Gold Medallion Finalist: Reflections on a Book and a Journey

A few weeks ago I received word from my friend Steve Barclift, managing editor for Kregel Publications, that a book I had edited was one of five finalists in its category for an ECPA Gold Medallion.

The reason I didn't rub my eyes when I read Steve's email is because, really, who does that? Inside, though, I was, like, "Whaaa? Did I read that right or do I got dirt in my peepers?" The Gold Medallion is a tremendous honor in evangelical publishing, and even though a different book was chosen for the award on May 2, just making it to the finalists' circle is a huge deal.

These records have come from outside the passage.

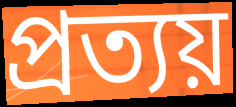
প্ৰত্যয়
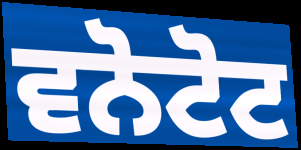
ਵਨੋਟੋਟ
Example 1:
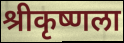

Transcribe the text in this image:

श्रीकृष्णला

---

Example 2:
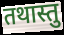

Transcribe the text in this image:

My surprise had nothing to do with the book's merits, which are considerable. Messed Up Men of the Bible: Seeing the Men in Your Life Through God's Eyes has struck a fortissimo chord with female readers who want to better understand and support the imperfect men whom they love and who love them. The coauthors, Tina and David Samples, speak to relational issues between men and women in a unique way by bringing to life the Bible's colorfully flawed males. It's encouraging for a messed-up guy like me to know that I'm in such good company as Moses and David and Peter.

The Bible doesn't gloss over people's sins. Its villains are villains for obvious reasons, its heroes reach for a nobility that rises above their often serious weaknesses, and the stories of those heroes are written with the ink not of human perfections but of God's mercy and grace. David and Tina make all of that plain and show how it relates to our own lives. Their book is superb.

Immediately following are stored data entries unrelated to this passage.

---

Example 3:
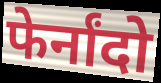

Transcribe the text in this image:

फेर्नांदो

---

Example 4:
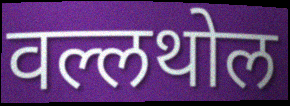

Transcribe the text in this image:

वल्लथोल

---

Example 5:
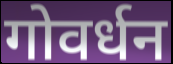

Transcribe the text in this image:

गोवर्धन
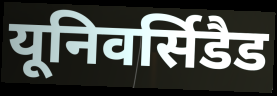
यूनिवर्सिडैड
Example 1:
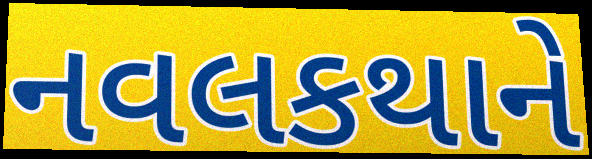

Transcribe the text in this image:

નવલકથાને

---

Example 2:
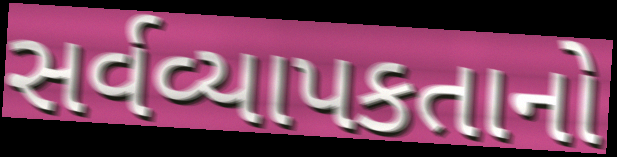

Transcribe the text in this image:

સર્વવ્યાપકતાનો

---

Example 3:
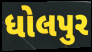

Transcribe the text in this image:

ધોલપુર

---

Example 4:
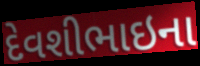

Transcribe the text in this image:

દેવશીભાઇના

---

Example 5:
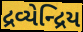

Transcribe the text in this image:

દ્રવ્યેન્દ્રિય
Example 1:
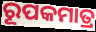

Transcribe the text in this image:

ରୂପକମାତ୍ର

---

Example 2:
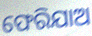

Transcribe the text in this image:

ଫେରିଯାଅ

Still—me the editor of a Gold Medallion finalist? Pinch me, I'm dreaming.

But then, why not me?

Because, after all, God.

Because how like my heavenly Father to take a messed-up son who has wrestled all his life with self-doubt and the fear of failure, and to encourage that son, and to bless him through the years with people like Steve who saw something good in him and opened doors that changed his life. Because how like God to give a Gideon like me hope, and incremental success, and a sense of personal ability, and to cause me to grow in a profession that, in the past, I never imagined for myself.

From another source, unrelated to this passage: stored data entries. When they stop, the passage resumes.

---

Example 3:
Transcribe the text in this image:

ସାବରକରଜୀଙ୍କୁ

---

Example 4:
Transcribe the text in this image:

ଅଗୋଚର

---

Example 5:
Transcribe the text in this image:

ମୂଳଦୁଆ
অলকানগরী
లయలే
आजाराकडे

Not that it happened by accident. I have faced my fears and forged through them, simply because my only other choice was to curl up and die. I have studied hard and worked hard, and I have sacrificed and persevered, and I continue to learn, and I do my utmost to serve my authors well. But beyond those things, I have the sense that there is much that happens behind the scenes that I just don't see. In the broad sweep of life I'm still pretty dumb, and all I'm really doing is walking through doors, barely aware of their implications, hardly cognizant of how my doing so catalyzes latent realities, causing seeds to germinate into green shoots which, over time, become strong, fruiting plants. Faith involves a process over which my Father presides unseen, as he did at the world's creation, bringing order and blessing to chaos.

Five years ago, with fear and trembling, I hung out my shingle as an editor, and my first book was something I still feel proud of. Since then I have edited scores of books for publishers and independent authors. I am grateful to all of my clients—to you if you're among them. I am thankful that you entrusted your creation to me. Now to think that two of you have been cocandidates for a Gold Medallion . . . wow!

Congratulations, Tina and Dave, for writing a great book. It, and you, deserved such recognition, and I am pleased to have served you as your editor. It's not about awards, is it. It's about women and men learning how to love each other better, and about seeing each other through the eyes of Jesus, and about God's kingdom ruling more fully in our hearts.

One Small Stone: The Impact of a Solitary Vocation

I spend much of my day in front of a computer, helping authors refine their writing so the words will speak to readers with clarity and effect. Editing is largely a solitary profession, and it's one I'm well-suited for as an introverted personality. But sometimes it strikes me how alone I am. This morning, though, as I once again sit staring at the screen in solitude, the Lord reminds me that I am having an influence on many lives. I work with some wonderful authors whose books truly live up to the description "life-changing" for countless readers. Here in the quiet, as the early sun streams through the window on this first day of autumn, Jesus reassures me that the way he has designed me has a purpose, and my gift is having an impact for his kingdom. In helping authors fulfill their calling, I fulfill an important part of my own. And that is a joy and a great honor. Our lives are no small thing. A single pebble creates many ripples in the lake, and our tiny splash which only God can see may be felt by many.